The Use of Wind Profilers in a Mesoscale Experiment

Abstract
During May and June of 1985, an experiment to study mesoscale convective systems (MCSs) was carried out in central Kansas and Oklahoma, using many of the latest measurement technologies in the atmospheric sciences. Among these were three 50-MHz radar wind profilers. Two cases of mesoscale squall-line systems are used to describe profiler performance in the highly convective environment of the United States High Plains in early summer. The 10–11 June squall-line system was intense and well organized, and passed over the profiler sites near Liberal and McPherson, Kansas; the 26–27 June system was less coherent and was studied when it passed over the Norman, Oklahoma profiler.

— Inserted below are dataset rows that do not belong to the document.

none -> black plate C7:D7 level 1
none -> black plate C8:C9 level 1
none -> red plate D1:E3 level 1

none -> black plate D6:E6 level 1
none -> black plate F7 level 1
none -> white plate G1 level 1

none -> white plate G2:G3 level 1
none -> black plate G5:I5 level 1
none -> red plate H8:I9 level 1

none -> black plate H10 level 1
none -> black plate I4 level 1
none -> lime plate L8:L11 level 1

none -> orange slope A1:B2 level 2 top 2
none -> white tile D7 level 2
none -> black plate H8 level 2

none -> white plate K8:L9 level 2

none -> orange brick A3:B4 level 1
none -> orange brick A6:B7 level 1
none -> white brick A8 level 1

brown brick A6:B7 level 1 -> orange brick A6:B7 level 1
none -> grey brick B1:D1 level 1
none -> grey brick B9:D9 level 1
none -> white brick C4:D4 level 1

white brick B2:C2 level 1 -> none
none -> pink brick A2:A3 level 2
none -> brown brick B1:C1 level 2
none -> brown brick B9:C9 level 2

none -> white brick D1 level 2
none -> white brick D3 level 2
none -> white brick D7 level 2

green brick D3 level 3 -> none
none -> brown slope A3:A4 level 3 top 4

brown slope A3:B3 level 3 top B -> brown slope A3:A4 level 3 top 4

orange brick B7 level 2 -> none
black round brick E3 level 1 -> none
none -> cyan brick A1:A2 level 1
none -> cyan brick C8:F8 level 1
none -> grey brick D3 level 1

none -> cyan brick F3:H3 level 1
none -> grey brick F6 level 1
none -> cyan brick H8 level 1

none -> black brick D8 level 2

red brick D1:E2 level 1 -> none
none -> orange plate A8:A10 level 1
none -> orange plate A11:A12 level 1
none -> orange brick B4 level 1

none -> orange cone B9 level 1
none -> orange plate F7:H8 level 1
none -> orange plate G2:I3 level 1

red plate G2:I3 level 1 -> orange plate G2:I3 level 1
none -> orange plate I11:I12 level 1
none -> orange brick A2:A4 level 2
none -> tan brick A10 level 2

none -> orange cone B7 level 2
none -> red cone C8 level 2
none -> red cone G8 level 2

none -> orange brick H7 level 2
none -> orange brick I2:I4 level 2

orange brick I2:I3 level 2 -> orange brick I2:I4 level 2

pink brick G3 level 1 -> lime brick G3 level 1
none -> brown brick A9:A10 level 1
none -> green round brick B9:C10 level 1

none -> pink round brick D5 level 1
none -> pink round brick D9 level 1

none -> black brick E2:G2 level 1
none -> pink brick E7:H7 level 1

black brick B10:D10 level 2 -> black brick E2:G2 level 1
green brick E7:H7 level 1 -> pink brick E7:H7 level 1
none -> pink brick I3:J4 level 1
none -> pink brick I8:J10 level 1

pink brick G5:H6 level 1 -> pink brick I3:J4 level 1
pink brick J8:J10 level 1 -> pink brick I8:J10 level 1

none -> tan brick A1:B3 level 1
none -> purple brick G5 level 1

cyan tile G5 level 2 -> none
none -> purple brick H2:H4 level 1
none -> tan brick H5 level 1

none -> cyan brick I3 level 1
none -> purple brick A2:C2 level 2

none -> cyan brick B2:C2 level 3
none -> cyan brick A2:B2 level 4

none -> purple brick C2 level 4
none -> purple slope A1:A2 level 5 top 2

For the stronger event, both profilers supplied good time-height coverage of the horizontal winds during the pre- and post-squall-line periods, but could not resolve them well while the strongly convective line was overhead. In contrast, the Norman profiler supplied good horizontal-wind information throughout the weaker system's duration, although there were several data gaps unrelated to profiler performance. Mesoscale structure common to both systems, such as strong backing-wind profiles capped by the midlevel rear-inflow jet behind the squall lines, and low-level veering-wind profiles ahead of the lines, were documented both in profiler and frequent-rawinsonde time series. The profilers supplied more-complete coverage in the “stratiform” region of both squall-line systems than did rawinsondes. However, a significant problem with the 50-MHz profiler was its inability to sample the lowest 1.5 to 2.0 km above ground level (AGL).